Pregnant women also typically need more sleep than usual during the first trimester. My advice is to pay close heed to your body, mind and emotional state. For example, if you consistently feel tired upon waking, you probably need to sleep longer. Frequent yawning throughout the day is another dead giveaway that you need more shut-eye.

There are many factors that can influence your sleep, but one that many fail to consider is the use of light-emitting technology in your bedroom, such as a TV, iPad, and computer. These emit the type of light that will suppress melatonin production, which in turn will hamper your ability to fall asleep. Ideally, you should turn all such light-emitting gadgets off at least an hour prior to bed time.

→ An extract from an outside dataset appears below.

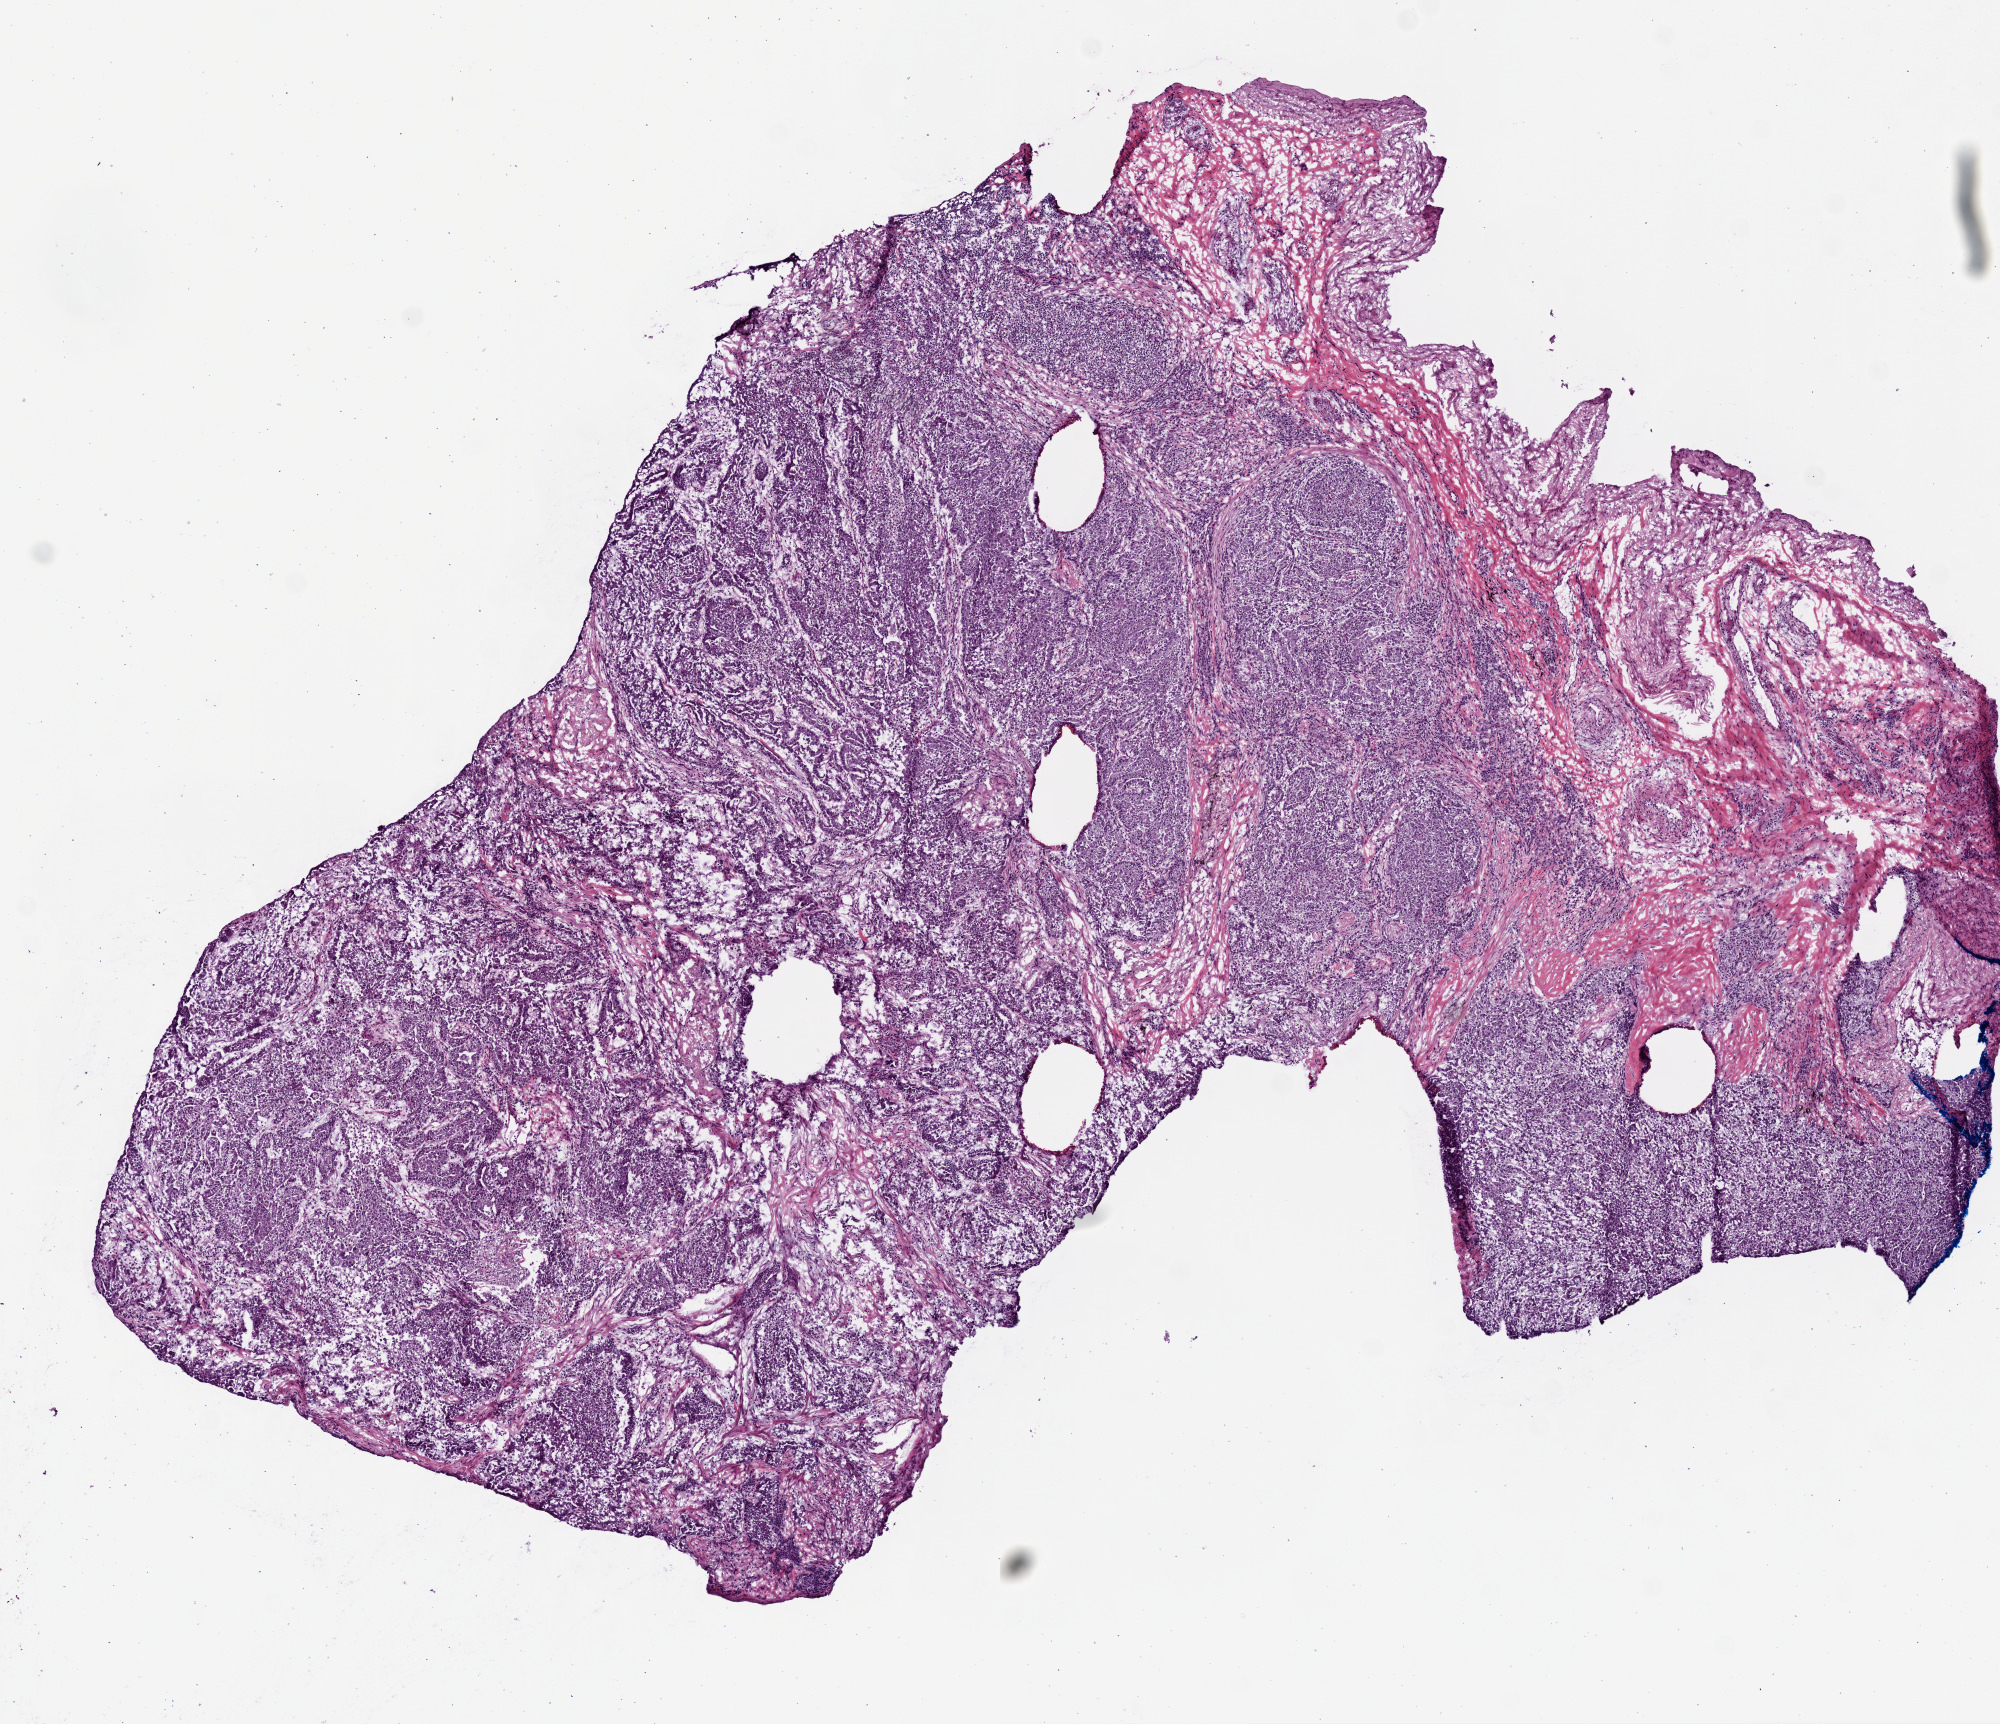
H&E whole-slide image — whole scanned area (about 8.0 x 6.9 mm, slide scanned at 20x) shown as a low-resolution overview. Frozen section from the top of the tissue portion. Primary tumour sample from the lung. Male, age 64 years at initial diagnosis. Composition of this section per pathologist review: tumour cells 80%, tumour nuclei 80%, normal cells 0%, stromal cells 20%, necrosis 0%.
AJCC pathologic stage: IA. Pathologic diagnosis: Papillary adenocarcinoma, NOS. TNM: T1b N0 M0.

Next, making some adjustments to your sleeping area can also go a long way to ensure uninterrupted, restful sleep:

1. Cover your windows with blackout shades or drapes to ensure complete darkness. Even the tiniest bit of light in the room can disrupt your pineal gland’s production of melatonin and serotonin, thereby disrupting your sleep cycle. So close your bedroom door, get rid of night-lights, and refrain from turning on any light during the night, even when getting up to go to the bathroom (this may be awkward).

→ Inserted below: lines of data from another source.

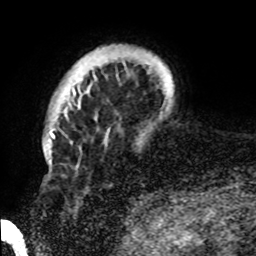
Breast MRI, one axial slice. Position 10 of 72 along the scan axis. Cropped to one breast. Dynamic contrast-enhanced series, time point 2 of 8 at this slice position (early post-contrast). 1.5 T. TE 4.2 ms, TR 7 ms. 2.2 mm slice thickness. 256 × 256 image matrix, field of view 200 × 200 mm. Female patient.
Structures marked on this image (semi-automatically segmented with operator editing):
- enhancing-tissue mask used for the functional tumour volume (all voxels passing the contrast-enhancement thresholds inside the analysis volume; usually the tumour): bounding box (x1, y1, x2, y2) in pixels: (72, 72, 94, 93)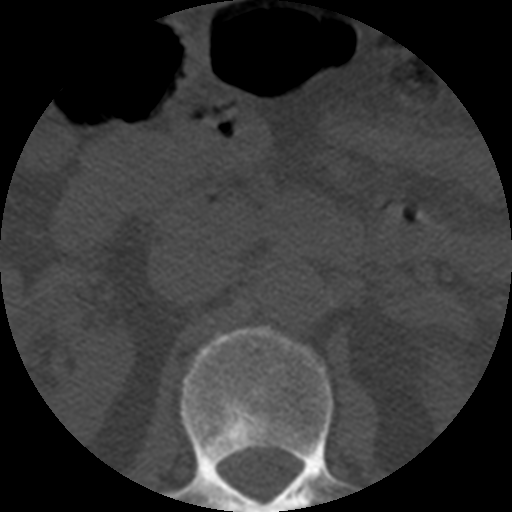
CT including the spine, one axial slice; slice 180 of 508 in the series (ordered by position); 120 kVp; bone window (W 1800 / L 400 HU); 1.25 mm slice thickness; 512 × 512 image matrix. Patient age 57 years. Case-level facts recorded for this patient, not image findings: primary cancer: prostate.
Structures marked on this image (semi-automatically segmented with operator editing):
- L1 vertebra: bounding box <169,328,357,512> (left, top, right, bottom; pixels)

2. Understand that the bedroom is the room to sleep in; it should not be your command centre. Do all other stuff like eating, surfing the net, and office work in other rooms. If you continue to do all of these activities in your bedroom, your brain does not see that place as somewhere to sleep, but somewhere to work, and all sleep mechanisms will be turned off or delayed.

3. Move alarm clocks and other electrical devices away from your head. If these devices must be used, keep them as far away from your bed as possible, preferably at least three feet.

4. Try not to drink cola drinks after 7 p.m. or take certain decongestant medicines after 7 p.m.

Oh and in case the editor misses it, the night activity that has a profound effect on how much you weigh is — the time you go to sleep, sir!